ASSIGNMENT: Please set down the entries below once more, exactly.
[Start of section]
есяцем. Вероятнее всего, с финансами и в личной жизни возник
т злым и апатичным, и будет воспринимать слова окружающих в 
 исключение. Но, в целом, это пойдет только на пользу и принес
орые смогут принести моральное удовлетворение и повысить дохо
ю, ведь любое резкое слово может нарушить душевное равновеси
[End of section]
COMPLETED TASK:
есяцем. Вероятнее всего, с финансами и в личной жизни возник
т злым и апатичным, и будет воспринимать слова окружающих в 
 исключение. Но, в целом, это пойдет только на пользу и принес
орые смогут принести моральное удовлетворение и повысить дохо
ю, ведь любое резкое слово может нарушить душевное равновеси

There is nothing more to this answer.